Soderbergh habló por primera vez después del fiasco. Lo hizo con el diario “Los Angeles Times”, pero nunca admitió una derrota. “Hablamos de esto en enero. Creemos que los discursos de los actores tienden a ser más dramáticos que los de los productores”, dijo. “Y por eso pensamos que podría ser bueno cambiar el orden de los premios, sobre todo si la gente no sabía que eso iba a ocurrir. Así que eso siempre fue parte del plan”. Chadwick Boseman falleció de cáncer de colon en agosto, a los 43 años, y era el favorito para quedare con el Oscar póstumo por su papel en el film de Netflix “La madre del blues”. “No es que diéramos por hecho que ganaría, pero era factible que ocurriera”, dijo Soderbergh. “Habría sido un momento tan emotivamente demoledor que continuar después de eso habría sido simplemente imposible”.
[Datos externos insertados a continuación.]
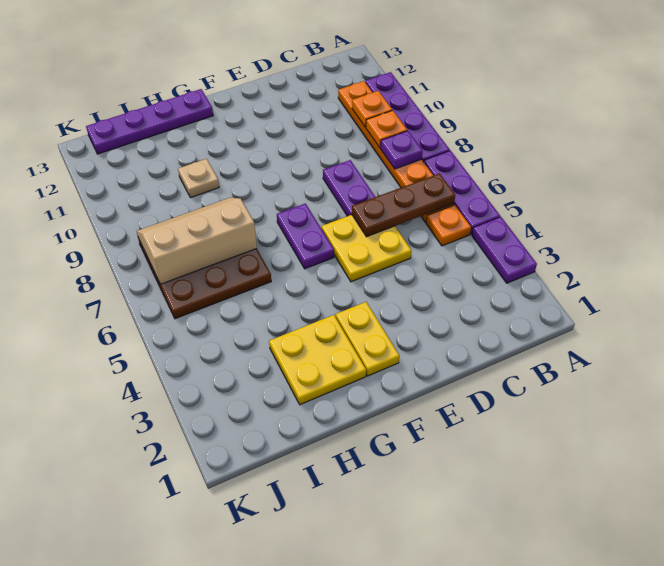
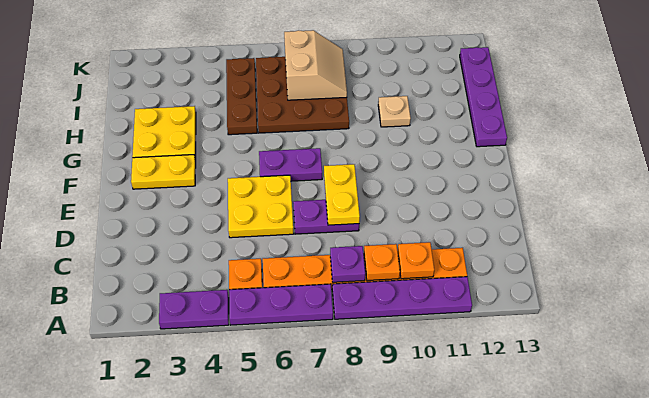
brown 1x3 plate [352,174,455,237] -> brown 1x3 plate moved to [226,58,257,135]
none -> yellow 1x2 plate [324,164,360,225]
tan 2x3 slope [136,198,257,284] -> tan 2x2 slope [284,30,347,100]

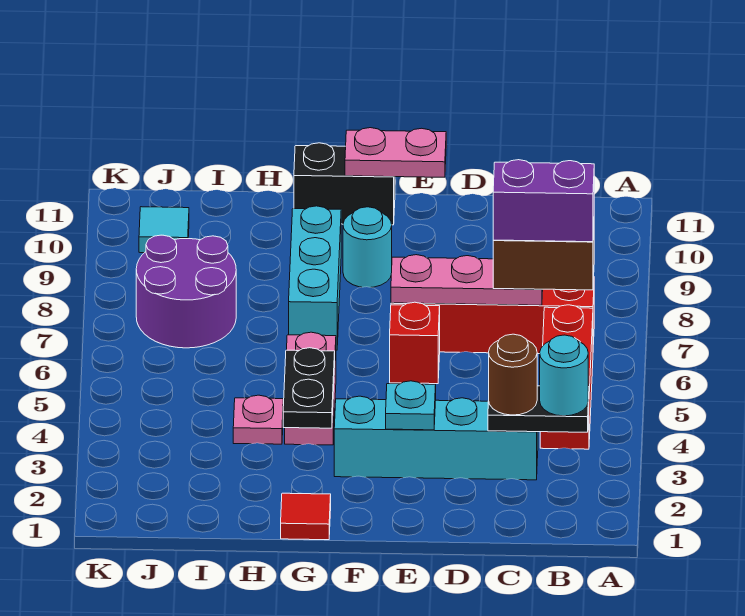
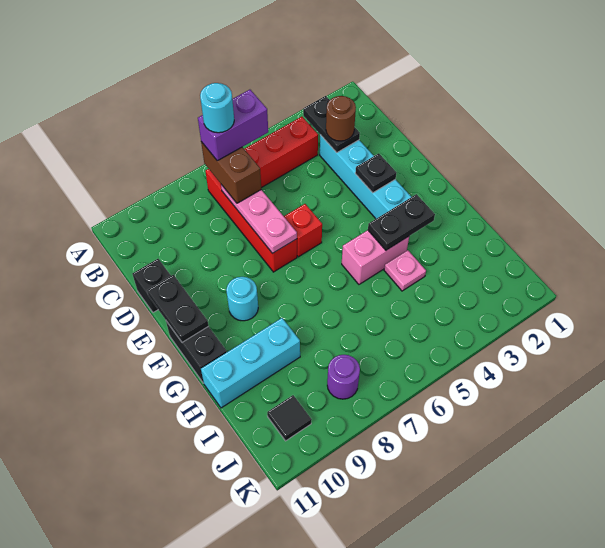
cyan 1x1 round brick [540,335,588,416] -> cyan 1x1 round brick moved to [200,83,234,133]
purple 1x2 brick [493,160,594,242] -> purple 1x2 brick turned to [198,90,268,161]
none -> black 1x1 brick [132,259,171,312]
cyan 1x1 plate [386,381,436,430] -> black 1x1 plate [355,153,396,193]
pink 1x2 plate [345,128,446,177] -> black 1x2 plate [147,275,208,342]
red 1x1 tile [281,493,331,540] -> none
cyan 1x3 brick [289,206,341,350] -> cyan 1x3 brick moved to [201,318,300,408]
purple 2x2 round brick [136,235,236,348] -> purple 1x1 round brick [327,355,360,399]
cyan 1x1 tile [139,207,189,253] -> black 1x1 tile [267,395,312,441]

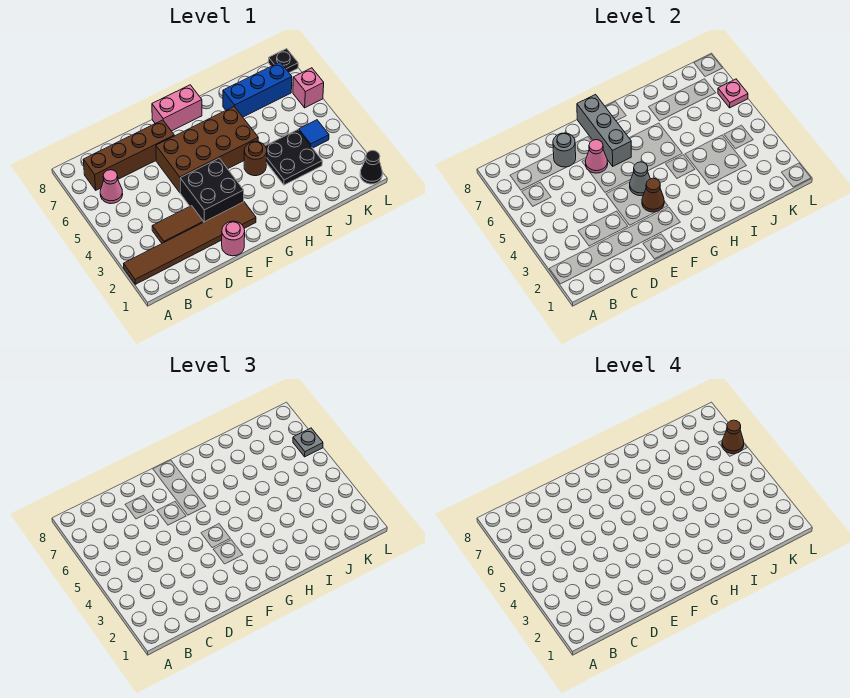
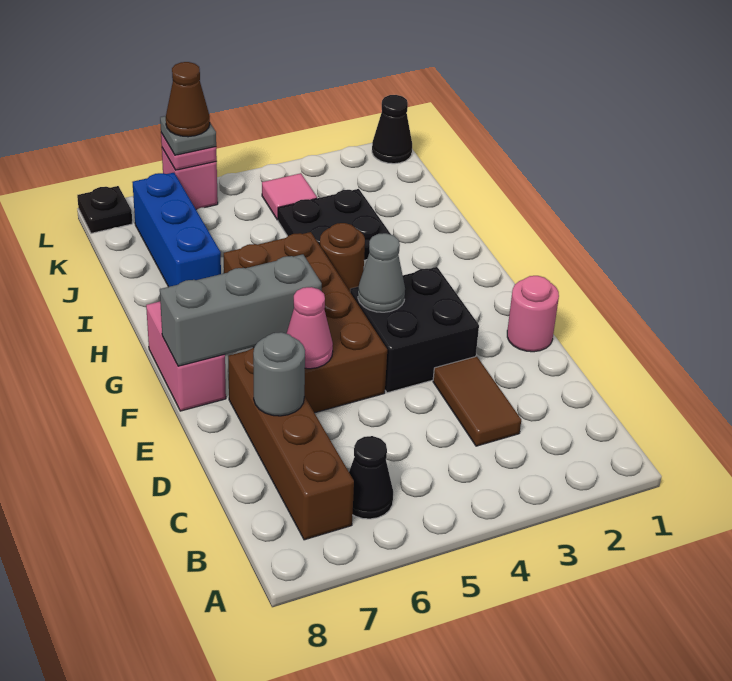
brown 1x6 tile [124,202,256,284] -> none
pink 1x1 cone [100,170,123,204] -> black 1x1 cone [349,436,393,519]
brown 1x1 cone [642,178,664,212] -> none
blue 1x1 tile [299,120,329,148] -> pink 1x1 tile [262,173,317,220]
La 93ª edición de los Oscar se celebró en medio de a pandemia mundial. Para un cineasta como Soderbergh, lo que estaba ocurriendo representaba una “oportunidad” para experimentar, consideró la prensa estadounidense. Además de modificar el orden clásico de los premios, también eliminó los clips que suelen aparecer junto a las películas nominadas, es decir, una de las cosas que también adora el público. Todo parecía conspirar para obtener el rating más bajo posible. “Hay que entender que esta edición fue vista por nosotros y por la Academia como una oportunidad para probar cosas diferentes. Y siempre supimos que habría cosas que funcionarían y otras que no, cosas que le gustarían a la gente y otras que no. De eso se trata”, agregó. “Así que el objetivo era hacer algo realmente diferente y dejar que la Academia analizara la respuesta y decidiera lo que haría en adelante”.
“Me gusta saber más sobre los nominados”, dijo Soderbergh. “Creo que eso pone a la industria del cine en una perspectiva distinta y deja claro al público que la mayoría de los que en ella trabajan no vienen de Los Ángeles y Nueva York, que no tienen contactos con las estrellas, y que no hay una división entre los actores y los técnicos, que todos trabajan juntos. Y que la experiencia de hacer una película no es algo privilegiado, como muchos creen”.